Kitap Adı: Oniks
Seri Bilgisi: Lux#2
Yazar Adı: Jennifer L. Armentrout
Sayfa Sayısı: 395
Tür: New Adult
Yayınevi: DEX
Bi saniye kitabı yeni bitirdim bi soluklanmam lazım
Tamam hazırım, başlayabiliriz!
İlk önce şunu söyleyeyim ben Jennifer'a Melez Sözleşmeleri#3 yüzünden küsmüştüm.
Yeri gelmişken ona da tavrımı koyayım.
Oniks'i de okumayacaktım ama baktım tüm blog alemi çocuğu almış himayesine. Biri o benim der biri yok ben paylaşmam biri anneannemi keserim onun için, alla alla dedim noluyo ki bu kitapta. Böylece başladım.
Kitabın ilk yarısında bunların arasındaki tensel tinsel gerilim beni gerdi artık okurken üzerimden dumanlar çıkmaya bacaklarım kollarım kendi kendine kasılıp milleti yumruklamaya başladım.

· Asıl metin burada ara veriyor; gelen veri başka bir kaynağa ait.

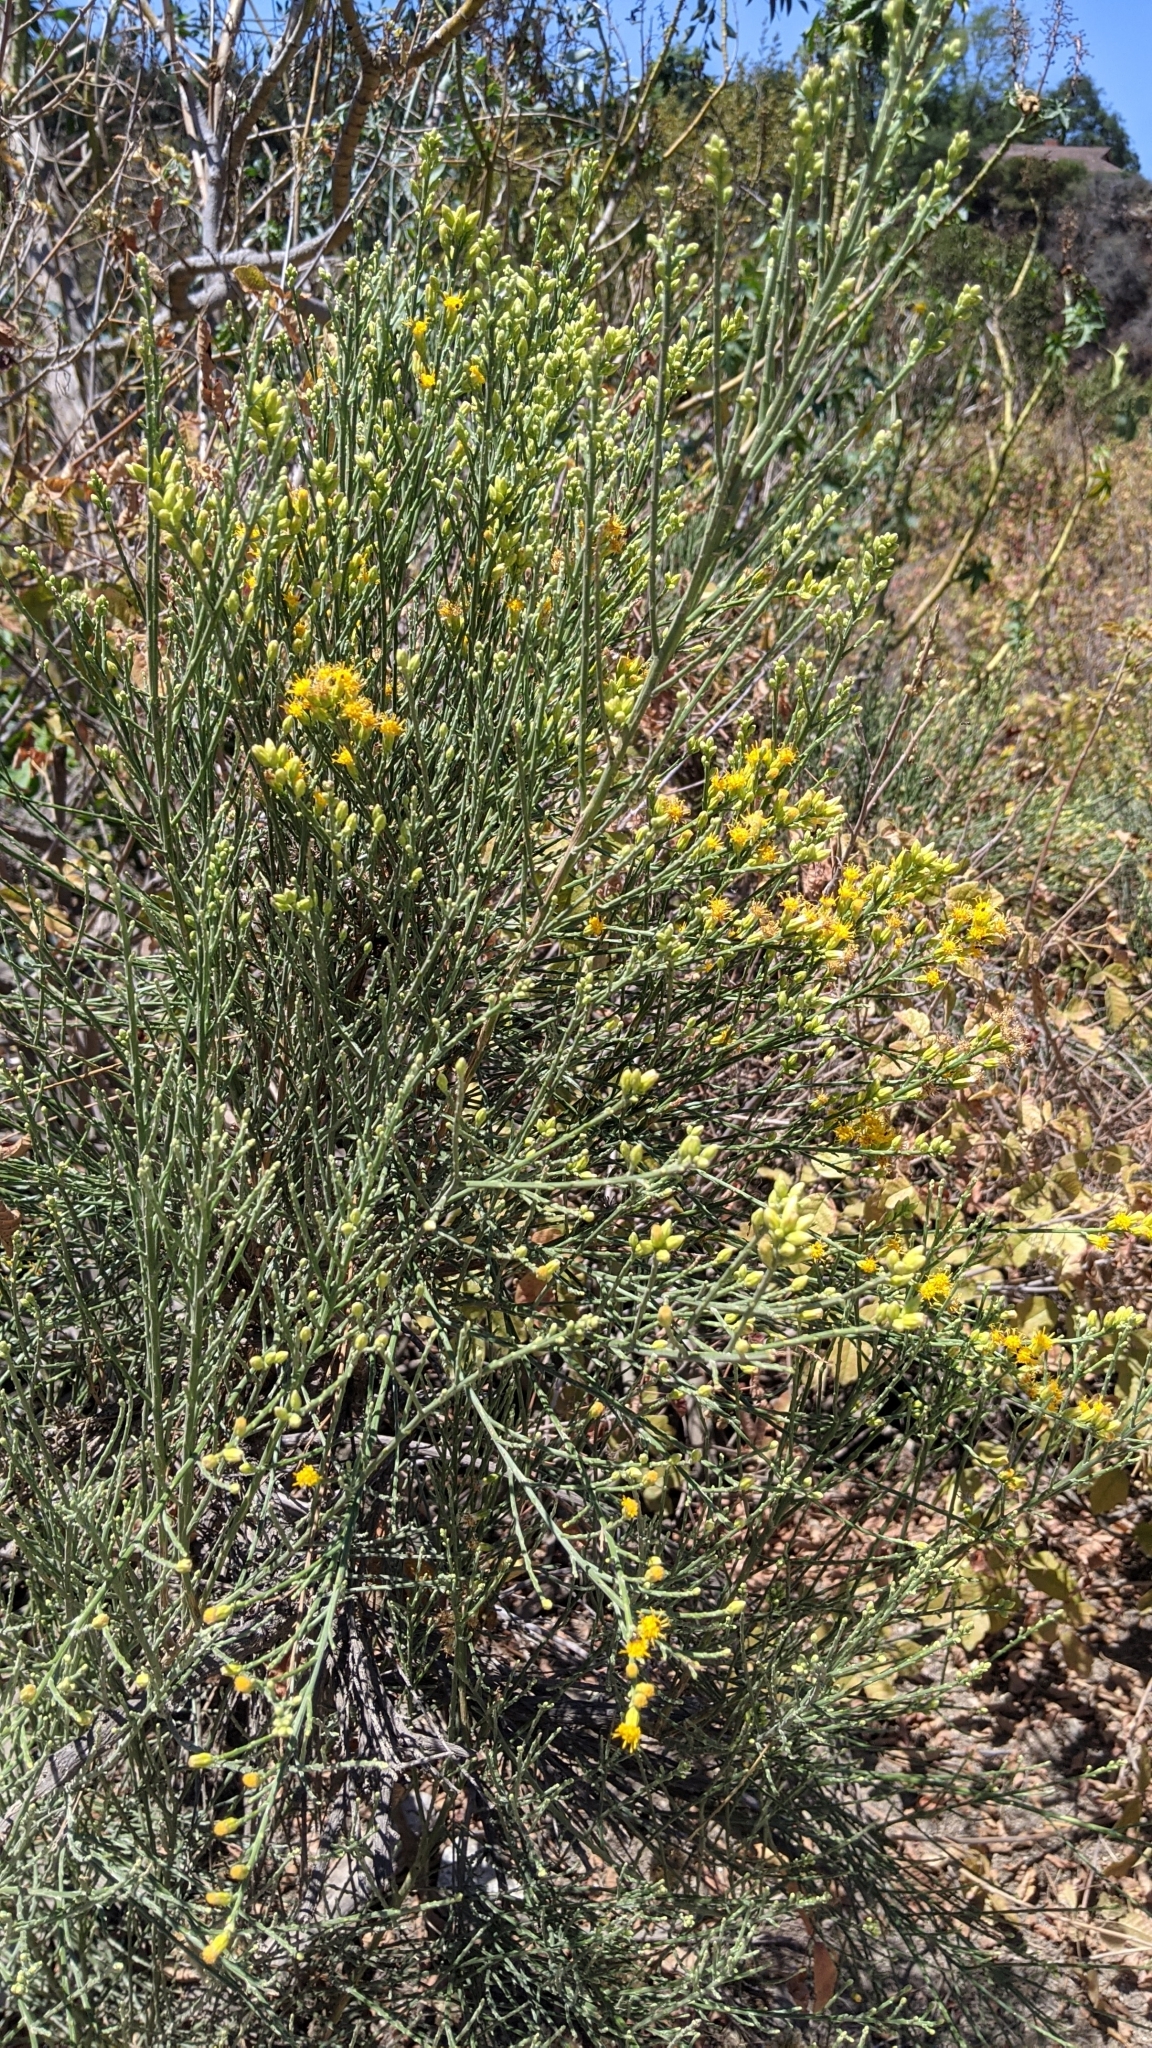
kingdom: Plantae
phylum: Tracheophyta
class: Magnoliopsida
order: Asterales
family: Asteraceae
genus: Lepidospartum
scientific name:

Allahım sana geliyorum dedim bunlar bi şeetsede bizde kurtulsak.
Daha da gerilemez artık bunlar dedim bu seferde dokununca birbirlerine kıvılcımlar yok bi elektrik akımları yok birbirini bi çarpmalar başladı. Burda olsa kurşun dökerdik bi şeyleri kalmazdı ama elin cahil amerikalısı ne bilecek.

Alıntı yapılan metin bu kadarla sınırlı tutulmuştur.